しかし、もし私達が偏見なし[サマットヴァ]に物事を見る時、ラーガ・ドヴェーシャは中和されます。

ラーガ・ドヴェーシャは、どんな種類の反応をも作り出す事の出来ない様に溶かされます。

ラーガ・ドヴェーシャは、様々なカルマを通し、それ自身を現します。

そして、その人のサマットヴァの考えのあり方に合わせて中和されます。

これがカルマ・ヨーガによって意味される事です。

ヨーガに留まる[スタ]とは、このサマットヴァの考えのあり方を楽しむと言う意味です。

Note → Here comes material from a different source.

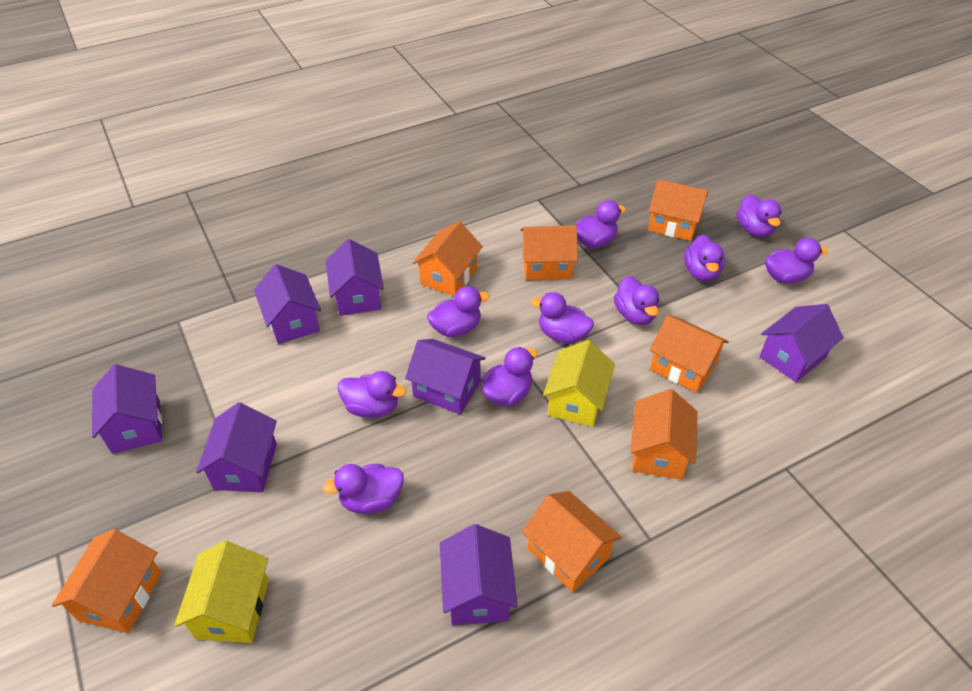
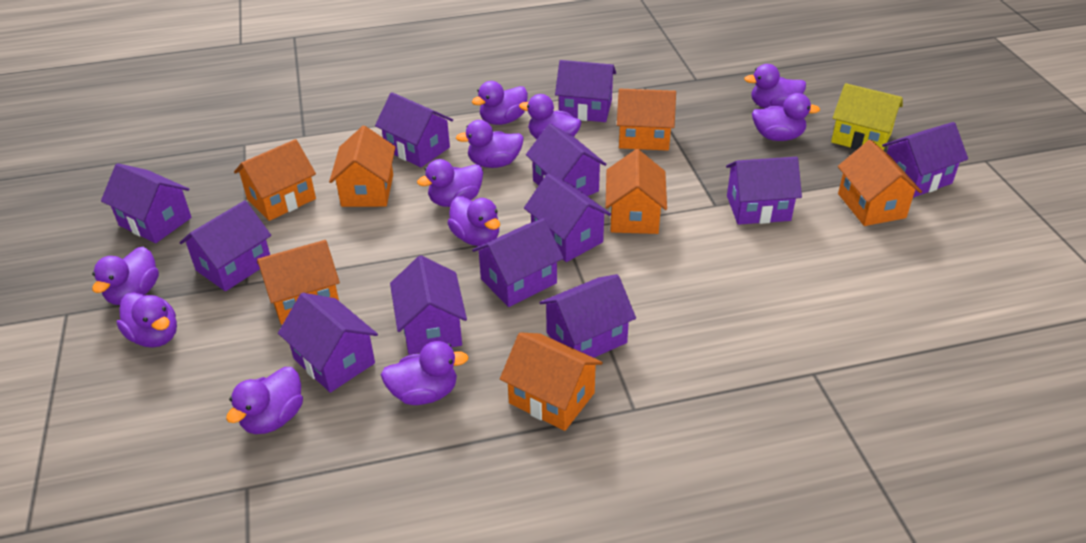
purple duck: [323,464,404,514] [338,371,406,418] [427,286,490,337] [481,347,538,406] [531,292,594,344] [576,200,626,248] [614,276,659,325] [684,235,725,282] [737,194,781,237] [765,238,828,284] = 10 -> [92,247,159,305] [117,292,177,348] [226,367,303,434] [381,341,469,405] [417,159,483,207] [448,196,500,246] [456,120,524,168] [472,81,528,125] [519,94,581,139] [744,64,806,108] [752,93,820,141] = 11
purple house: [92,364,162,454] [196,402,277,492] [254,264,321,344] [326,239,384,316] [405,339,486,414] [440,524,518,625] [759,304,844,383] = 7 -> [101,163,192,243] [179,200,271,291] [278,293,378,393] [375,92,453,167] [390,255,467,355] [472,218,563,307] [524,174,611,262] [526,124,606,196] [539,274,636,358] [555,60,616,122] [726,157,802,225] [882,122,968,198] = 12
yellow house: [174,541,269,643] [543,340,615,427] = 2 -> [831,83,903,150] = 1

成功[シッディ]、失敗[アシッディ]のどちらも、偏見なく受け取れることがヨーガと呼ばれます。

これが、私達をヨーギーにするものです。

ヴェーダで申し付けられている儀式[vaidika-karma]

①誰かに望まれた何らかの結果を生み出す為の儀式[kāmya-karma]

②毎日の儀式[nitya-karma]

③特別な日時に行われる儀式[naimittika-karma]

④間違った行いを正す為の儀式[prāyaścitta-karma]

ラーマの父ダシャラタは王様として、子供を望みプットラカーメシュティという儀式で4人の子供を得ました。

この種類の儀式[カルマ]は、カーミャ・カルマの例えです。

カーミャ・カルマはヴェーダによって仕組まれて解き明かされ、何らかのカルマがある結果を生み出すと言います。

同様に「天国を得る」ヴェーダの中に述べられた多くの儀式があり、これも全てカーミャ・カルマです。

しかしそれは、カーミャ・カルマが、アンタッカラナ・シュッディの為ではありません。

特別な儀式が、特別な結果の為に述べられましたが、子供に対する望みの様に、それらは単に、望まれるもの[カーミャ]の為です。

”ニッテャ・カルマ”と、”ナイミッテャ・カルマ”これら2つは一緒に考えられます。

学生[ブランマチャーリー]は、2種類のカルマをします。

①毎日3回為されるサンデャ・ヴァンダナという祈り。

②サミッダーダーナと呼ばれる火を使う儀式。

朝に1度行われ、その中に「私が輝きであります様に。私が完全に自分自身をコントロールする人であります様に。」という祈りがあります。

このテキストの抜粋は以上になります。